**Written task A:** In the entries below, repeat the lines starting with the line that contains "駐 enina 設計師金雕＊" and going on through the line that contains "及容易分神，对于阴瑜伽的练习者来讲，上课前一至两个小时内". Leave the picture markers out of your answer.

───── Passage provided

There’s a dirty secret problem about EUV that people don’t seem to to be talking about. There’s no pellicle on a EUV mask. OK, probably you have no idea what that means, a lot of jargon words, nor why it would be important, but it seems to me it could be the killer problem for EUV.

 In refractive masks, you print a pattern on a plate of quartz. Then you cover it with another layer known as the pellicle (I speak French and that is the name for film in the pre-digital era camera, but it seems to mean a thin skin of any type). It’s basically a cover so nothing can ever get to the mask that wasn’t already there. So any contamination that gets on the reticle is actually on the pellicle. During exposure in the stepper, 193nm light is transmitted through the mask onto the photoresist on the wafer. But the light is focused in a way that the mask itself is the important part of the beam and contamination on the pellicle (unless totally gross, obviously) doesn’t affect anything, so the defect is de-focused. Like a speck of dust on the lens of your iPhone, it just won’t show up. In lithographic terms, it doesn’t print.

──────────
───── Listed entries

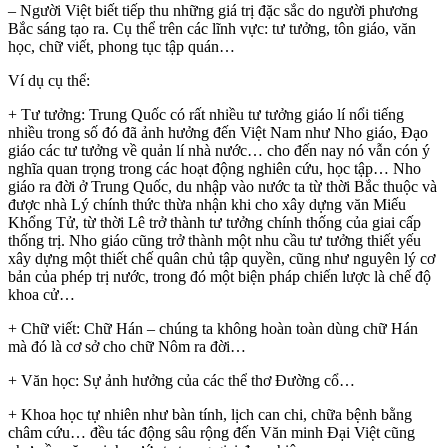
– Người Việt biết tiếp thu những giá trị đặc sắc do người phương
Bắc sáng tạo ra. Cụ thể trên các lĩnh vực: tư tưởng, tôn giáo, văn
học, chữ viết, phong tục tập quán…
Ví dụ cụ thể:
+ Tư tưởng: Trung Quốc có rất nhiều tư tưởng giáo lí nổi tiếng
nhiều trong số đó đã ảnh hưởng đến Việt Nam như Nho giáo, Đạo
giáo các tư tưởng về quản lí nhà nước… cho đến nay nó vẫn cón ý
nghĩa quan trọng trong các hoạt động nghiên cứu, học tập… Nho
giáo ra đời ở Trung Quốc, du nhập vào nước ta từ thời Bắc thuộc và
được nhà Lý chính thức thừa nhận khi cho xây dựng văn Miếu
Khổng Tử, từ thời Lê trở thành tư tưởng chính thống của giai cấp
thống trị. Nho giáo cũng trở thành một nhu cầu tư tưởng thiết yếu
xây dựng một thiết chế quân chủ tập quyền, cũng như nguyên lý cơ
bản của phép trị nước, trong đó một biện pháp chiến lược là chế độ
khoa cử…
+ Chữ viết: Chữ Hán – chúng ta không hoàn toàn dùng chữ Hán
mà đó là cơ sở cho chữ Nôm ra đời…
+ Văn học: Sự ảnh hưởng của các thể thơ Đường cổ…
+ Khoa học tự nhiên như bàn tính, lịch can chi, chữa bệnh bằng
châm cứu… đều tác động sâu rộng đến Văn minh Đại Việt cũng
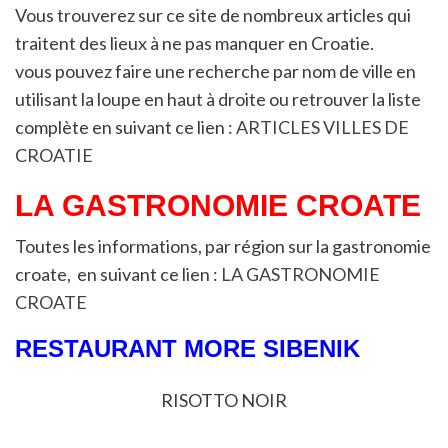
Vous trouverez sur ce site de nombreux articles qui
traitent des lieux à ne pas manquer en Croatie.
vous pouvez faire une recherche par nom de ville en
utilisant la loupe en haut à droite ou retrouver la liste
complète en suivant ce lien :
ARTICLES VILLES DE
CROATIE
LA GASTRONOMIE CROATE
Toutes les informations, par région sur la gastronomie
croate, en suivant ce lien :
LA GASTRONOMIE
CROATE
RESTAURANT MORE SIBENIK
RISOTTO NOIR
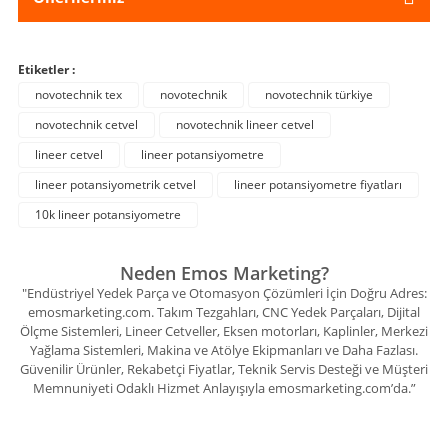
Etiketler :
novotechnik tex
novotechnik
novotechnik türkiye
novotechnik cetvel
novotechnik lineer cetvel
lineer cetvel
lineer potansiyometre
lineer potansiyometrik cetvel
lineer potansiyometre fiyatları
10k lineer potansiyometre
Neden Emos Marketing?
"Endüstriyel Yedek Parça ve Otomasyon Çözümleri İçin Doğru Adres:
emosmarketing.com. Takım Tezgahları, CNC Yedek Parçaları, Dijital
Ölçme Sistemleri, Lineer Cetveller, Eksen motorları, Kaplinler, Merkezi
Yağlama Sistemleri, Makina ve Atölye Ekipmanları ve Daha Fazlası.
Güvenilir Ürünler, Rekabetçi Fiyatlar, Teknik Servis Desteği ve Müşteri
Memnuniyeti Odaklı Hizmet Anlayışıyla emosmarketing.com’da.”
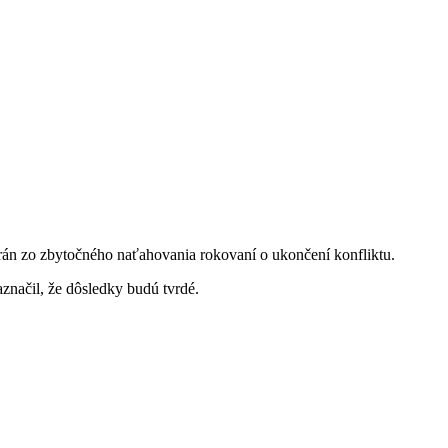
erán zo zbytočného naťahovania rokovaní o ukončení konfliktu.
značil, že dôsledky budú tvrdé.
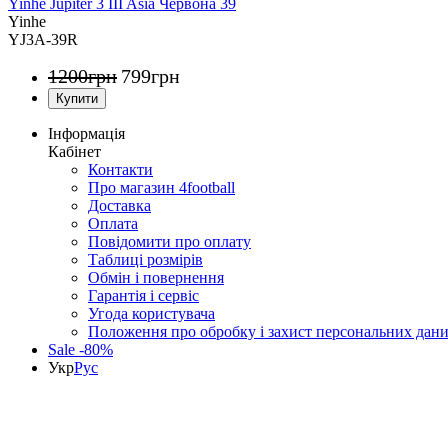
Yinhe Jupiter 3 III Asia Червона 39
Yinhe
YJ3A-39R
1200
грн
799
грн
Інформація
Кабінет
Контакти
Про магазин 4football
Доставка
Оплата
Повідомити про оплату
Таблиці розмірів
Обмін і повернення
Гарантія і сервіс
Угода користувача
Положення про обробку і захист персональних дан
Sale -80%
Укр
Рус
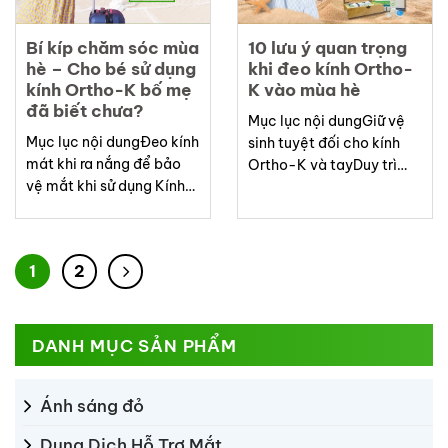
Bí kíp chăm sóc mùa
10 lưu ý quan trọng
hè – Cho bé sử dụng
khi đeo kính Ortho-
kính Ortho-K bố mẹ
K vào mùa hè
đã biết chưa?
Mục lục nội dungGiữ vệ
Mục lục nội dungĐeo kính
sinh tuyệt đối cho kính
mát khi ra nắng để bảo
Ortho-K và tayDuy trì
vệ mắt khi sử dụng Kính
giấc ngủ đúng giờ, đủ
Ortho-KNhỏ nước mắt
giấcCẩn trọng với các
nhân tạo khi thấy khô,
hoạt động ngoài trờiCẩn
cộmGiới hạn thời gian
trọng khi đi du lịchTheo
1
2
dùng thiết bị điện tửĂn
dõi dấu hiệu bất thường ở
uống đủ chất, đặc biệt
mắtĐừng “mượn” kính
thực phẩm giàu vitamin
Ortho-K của người khác
A, luteinXem xét cho con
để dùng nếu quên mang...
DANH MỤC SẢN PHẨM
sử dụng...
Ánh sáng đỏ
Dung Dịch Hỗ Trợ Mắt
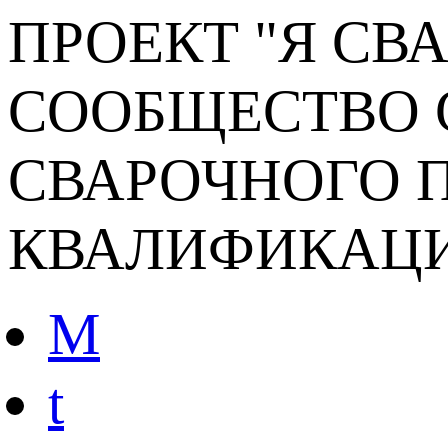
ПРОЕКТ "Я СВ
СООБЩЕСТВО 
СВАРОЧНОГО П
КВАЛИФИКАЦ
M
t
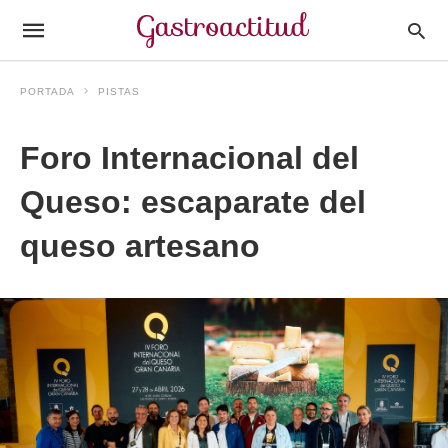
PORTADA
PISTAS
Foro Internacional del
Queso: escaparate del
queso artesano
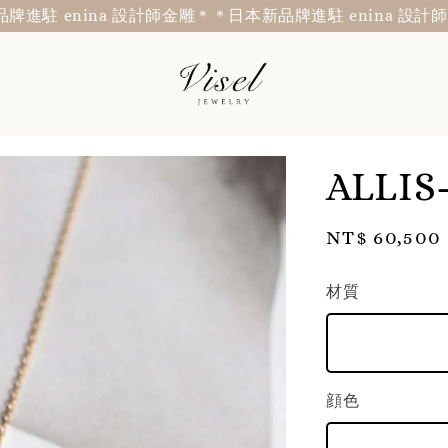
駐 enina 設計師金雕＊
＊日本新品牌進駐 enina 設計師金
ALL
Regular
NT$ 60,500
price
材質
顔色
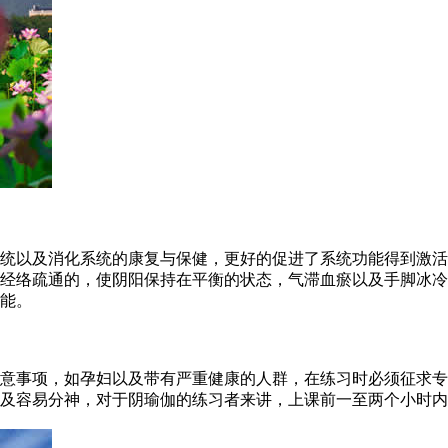
以及消化系统的康复与保健，更好的促进了系统功能得到激活
与经络疏通的，使阴阳保持在平衡的状态，气滞血瘀以及手脚冰
能。
事项，如孕妇以及带有严重健康的人群，在练习时必须征求专
及容易分神，对于阴瑜伽的练习者来讲，上课前一至两个小时内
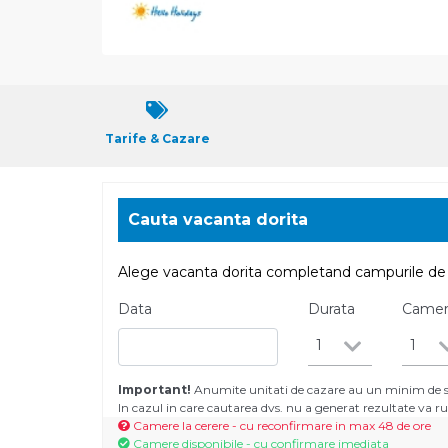
Tarife & Cazare
Cauta vacanta dorita
Alege vacanta dorita completand campurile de 
Data
Durata
Came
1
1
Important!
Anumite unitati de cazare au un minim de se
In cazul in care cautarea dvs. nu a generat rezultate va
Camere la cerere - cu reconfirmare in max 48 de ore
Camere disponibile - cu confirmare imediata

──────────

**Written task B:** According to the passage about EUV masks, what material is the pattern printed on in refractive masks?

**Expected output A:**
駐 enina 設計師金雕＊
＊日本新品牌進駐 enina 設計師金
ALL
Regular
NT$ 60,500
price
材質
顔色
以及消化系统的康复与保健，更好的促进了系统功能得到激活
与经络疏通的，使阴阳保持在平衡的状态，气滞血瘀以及手脚冰
能。
事项，如孕妇以及带有严重健康的人群，在练习时必须征求专
及容易分神，对于阴瑜伽的练习者来讲，上课前一至两个小时内

**Expected output B:** A plate of quartz.